Fig. 1: Left: mean 500 hPa geopotential height (contours) and corresponding anomalies (shading) of the seven Atlantic-European weather regimes in ERA-Interim. Top right: average regime forecast skill during the four seasons of ECMWF sub-seasonal reforecasts. Bottom right: individual regime forecast skill throughout the year. A Brier Skill score of 1 indicates a perfect forecast and of 0 a forecast that is only as good as a simple reference forecast based on climatological statistics. Source: Büeler et al., 2021 [4].

In conclusion, it is impossible to predict whether a local shower will drown our barbecue party in three weeks. However, we can make valuable estimates on the predominant large-scale weather conditions several weeks ahead, which can be of enormous socio-economic potential. The confidence in these estimates strongly depends on the situation: for instance, it is much more likely to correctly predict a long-lasting mild phase induced by a Zonal Regime or a cold wave induced by a Greenland Blocking in winter than it is to predict a heat wave induced by a European Blocking in summer. Despite these existing windows of opportunity, there is promising potential for further model improvements: for instance, the relatively poor sub-seasonal forecast skill in summer might be improved by further reducing the large-scale circulation errors in summer. Likewise, the skill horizon in winter might be further extended by improving the model’s ability to correctly represent in particular weak SPVs and specific MJO phases. Finally, it is important to better understand and thus model the processes driving blocking over Europe, which is a focus of the ongoing research in our group. Considering the expected increase in heat waves associated with blocking in a changing climate, this should even be put on the top of the priority list.

Dominik Büeler / Julian Quinting / Christian Grams, Large-scale dynamics and predictability group (http://www.imk-tro.kit.edu/7425.php)
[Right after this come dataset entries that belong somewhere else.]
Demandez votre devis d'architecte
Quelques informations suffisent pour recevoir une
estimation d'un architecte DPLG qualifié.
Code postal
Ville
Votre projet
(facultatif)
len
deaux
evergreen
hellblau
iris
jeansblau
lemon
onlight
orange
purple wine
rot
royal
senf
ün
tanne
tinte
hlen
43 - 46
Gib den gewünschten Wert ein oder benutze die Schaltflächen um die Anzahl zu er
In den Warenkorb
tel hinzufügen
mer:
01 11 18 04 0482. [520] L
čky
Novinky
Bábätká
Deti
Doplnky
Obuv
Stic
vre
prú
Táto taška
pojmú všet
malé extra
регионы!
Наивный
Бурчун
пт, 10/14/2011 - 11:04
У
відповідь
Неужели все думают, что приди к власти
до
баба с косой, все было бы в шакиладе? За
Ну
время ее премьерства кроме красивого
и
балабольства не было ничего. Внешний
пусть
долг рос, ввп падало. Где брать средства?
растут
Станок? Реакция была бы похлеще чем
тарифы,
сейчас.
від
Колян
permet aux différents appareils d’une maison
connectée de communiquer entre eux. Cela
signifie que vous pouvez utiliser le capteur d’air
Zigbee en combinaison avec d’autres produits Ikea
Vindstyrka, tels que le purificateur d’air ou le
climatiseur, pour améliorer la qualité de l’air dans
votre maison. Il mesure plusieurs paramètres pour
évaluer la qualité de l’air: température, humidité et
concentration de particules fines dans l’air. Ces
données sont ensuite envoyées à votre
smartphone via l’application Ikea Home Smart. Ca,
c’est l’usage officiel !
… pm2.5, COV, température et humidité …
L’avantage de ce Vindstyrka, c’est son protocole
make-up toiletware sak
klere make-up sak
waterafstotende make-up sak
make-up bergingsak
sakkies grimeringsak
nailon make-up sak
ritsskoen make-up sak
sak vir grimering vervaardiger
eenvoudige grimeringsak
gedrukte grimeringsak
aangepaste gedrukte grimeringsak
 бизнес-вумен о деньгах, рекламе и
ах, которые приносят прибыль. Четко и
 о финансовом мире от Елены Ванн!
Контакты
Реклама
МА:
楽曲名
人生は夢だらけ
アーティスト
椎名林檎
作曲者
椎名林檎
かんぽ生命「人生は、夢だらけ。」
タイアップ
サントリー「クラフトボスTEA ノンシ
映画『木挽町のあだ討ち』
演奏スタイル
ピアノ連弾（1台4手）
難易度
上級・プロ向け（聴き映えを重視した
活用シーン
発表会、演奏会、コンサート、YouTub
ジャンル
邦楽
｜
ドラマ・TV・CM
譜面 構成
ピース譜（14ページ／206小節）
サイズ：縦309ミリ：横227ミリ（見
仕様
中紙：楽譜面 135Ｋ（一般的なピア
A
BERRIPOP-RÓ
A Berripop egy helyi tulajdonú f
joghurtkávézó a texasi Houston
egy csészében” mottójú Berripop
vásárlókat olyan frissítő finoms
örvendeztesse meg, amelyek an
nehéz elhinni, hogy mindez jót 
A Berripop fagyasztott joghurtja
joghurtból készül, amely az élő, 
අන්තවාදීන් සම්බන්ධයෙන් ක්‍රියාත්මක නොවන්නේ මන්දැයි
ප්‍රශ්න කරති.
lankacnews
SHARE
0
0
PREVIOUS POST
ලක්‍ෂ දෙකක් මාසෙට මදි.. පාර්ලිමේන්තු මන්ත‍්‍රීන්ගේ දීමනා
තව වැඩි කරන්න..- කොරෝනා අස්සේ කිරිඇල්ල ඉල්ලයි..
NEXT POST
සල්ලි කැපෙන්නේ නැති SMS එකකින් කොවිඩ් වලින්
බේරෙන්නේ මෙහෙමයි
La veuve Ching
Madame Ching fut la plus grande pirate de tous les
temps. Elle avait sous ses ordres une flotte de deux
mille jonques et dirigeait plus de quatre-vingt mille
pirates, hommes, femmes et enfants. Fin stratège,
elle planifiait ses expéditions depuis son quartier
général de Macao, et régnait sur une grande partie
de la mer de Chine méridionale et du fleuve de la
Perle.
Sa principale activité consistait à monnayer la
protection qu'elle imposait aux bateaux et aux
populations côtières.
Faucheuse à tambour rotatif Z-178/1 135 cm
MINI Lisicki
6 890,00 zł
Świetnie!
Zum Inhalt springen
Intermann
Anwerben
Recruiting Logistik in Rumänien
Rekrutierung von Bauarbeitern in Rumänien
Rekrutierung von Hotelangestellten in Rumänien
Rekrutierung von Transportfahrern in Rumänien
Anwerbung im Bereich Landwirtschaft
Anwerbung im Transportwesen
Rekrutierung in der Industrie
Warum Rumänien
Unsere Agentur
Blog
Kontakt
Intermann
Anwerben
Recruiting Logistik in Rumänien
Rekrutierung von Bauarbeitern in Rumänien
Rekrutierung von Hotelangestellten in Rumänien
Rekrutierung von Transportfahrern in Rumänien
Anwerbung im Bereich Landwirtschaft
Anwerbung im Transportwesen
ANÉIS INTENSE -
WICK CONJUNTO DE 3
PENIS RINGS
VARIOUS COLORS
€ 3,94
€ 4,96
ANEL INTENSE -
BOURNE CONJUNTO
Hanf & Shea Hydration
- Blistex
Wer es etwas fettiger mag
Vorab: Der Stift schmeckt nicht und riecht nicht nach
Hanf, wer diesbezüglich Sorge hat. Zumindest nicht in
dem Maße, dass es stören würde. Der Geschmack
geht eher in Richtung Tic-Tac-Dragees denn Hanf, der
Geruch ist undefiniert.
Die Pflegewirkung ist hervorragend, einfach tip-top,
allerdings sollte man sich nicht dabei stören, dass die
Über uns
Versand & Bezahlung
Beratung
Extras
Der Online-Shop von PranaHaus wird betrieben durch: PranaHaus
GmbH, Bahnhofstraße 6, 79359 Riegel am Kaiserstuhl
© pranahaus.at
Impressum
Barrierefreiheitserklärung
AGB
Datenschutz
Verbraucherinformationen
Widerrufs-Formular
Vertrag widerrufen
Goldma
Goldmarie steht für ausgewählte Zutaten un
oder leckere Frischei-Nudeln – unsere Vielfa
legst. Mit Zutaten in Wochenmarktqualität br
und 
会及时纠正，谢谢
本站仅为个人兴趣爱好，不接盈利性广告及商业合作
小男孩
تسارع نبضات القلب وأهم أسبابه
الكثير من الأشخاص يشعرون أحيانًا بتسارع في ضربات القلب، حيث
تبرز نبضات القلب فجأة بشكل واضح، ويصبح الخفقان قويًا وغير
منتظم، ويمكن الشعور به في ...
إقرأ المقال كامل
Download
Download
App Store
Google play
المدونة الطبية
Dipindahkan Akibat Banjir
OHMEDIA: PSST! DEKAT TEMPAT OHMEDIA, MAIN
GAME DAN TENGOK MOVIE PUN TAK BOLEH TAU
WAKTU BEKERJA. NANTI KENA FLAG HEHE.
[1] Beerli, R., and Grams, C. M., 2019: Stratospheric modulation of the large-scale circulation in the Atlantic-European region and its implications for surface weather events. Q. J. R. Meteorol. Soc., 145, 3732–3750, https://doi.org/10.1002/qj.3653

[2] Charlton-Perez, A. J., Aldridge, R. W., Grams, C. M., and Lee, R., 2019: Winter pressures on the UK health system dominated by the Greenland Blocking weather regime. Weather Clim. Extremes, 25, 100218, https://doi.org/10.1016/j.wace.2019.100218

[3] White, C. J., …, C. M. Grams, D. Büeler, …, et al., 2021: Advances in the application and utility of subseasonal-to-seasonal predictions. Submitted to Bull. Amer. Meteor. Soc.

[4] Büeler, D., Ferranti, L., Magnusson, L., Quinting, J. F., and Grams, C. M., 2021: Year-round sub-seasonal forecast skill for Atlantic-European weather regimes. Submitted to Q. J. R. Meteorol. Soc.